Search code examples
mysqldata-warehousemodelingdata-vault

Data vault model: what are hubs good for?


I was just reading about Data Vault modeling and as far as I understand it, the hub does only contain keys (and the record source). So I was wondering why I should create those hub tables, only to store the record source? Wouldn't it be enough to have only Satellites and Links?

Btw: I'm looking for simple mysql tables in a data vault form to download and play with.


Solution

  • The hub is where the passive integration of multiple sources is applied. You would have a column for data source and record all instances of each key as it first arrives in your hub. Example, if I have a CRM system and an ERP system and I sync the data from the CRM system first, then the ERP data comes available.
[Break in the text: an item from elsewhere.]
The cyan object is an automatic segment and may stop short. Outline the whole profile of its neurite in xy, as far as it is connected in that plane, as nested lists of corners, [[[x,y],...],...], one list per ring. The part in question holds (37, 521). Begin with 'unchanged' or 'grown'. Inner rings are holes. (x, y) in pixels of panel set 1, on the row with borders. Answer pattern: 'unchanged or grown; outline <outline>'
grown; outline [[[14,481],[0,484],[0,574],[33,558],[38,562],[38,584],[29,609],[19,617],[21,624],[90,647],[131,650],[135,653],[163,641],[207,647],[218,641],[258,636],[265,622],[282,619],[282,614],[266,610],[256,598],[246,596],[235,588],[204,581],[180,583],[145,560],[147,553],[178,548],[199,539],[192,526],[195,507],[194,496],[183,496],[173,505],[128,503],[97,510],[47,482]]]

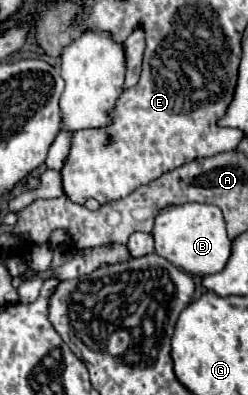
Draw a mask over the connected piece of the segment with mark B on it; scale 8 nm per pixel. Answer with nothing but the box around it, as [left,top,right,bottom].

I would add all of the keys from the CRM system, with the data source column value of "CRM". Then when I bring in the ERP system, assuming I have the same structure of keys for the table, I would only add the new keys that only exist in the ERP system with a data-source of "ERP". If the keys are different, you would have to add all of the data from both systems. The point is that you are retaining all of the data from all of the systems in play. When you move to your next layer, be it a Business Data Vault or a Data Mart, you would apply business logic against the hub and satellites according to the "Business Rules" to get to a single resulting row for the two systems where applicable. If you employ the transformation before storing it in this intermediate state, you lose the audit-ability, and the ability to change the business rules at a later date. Make sense?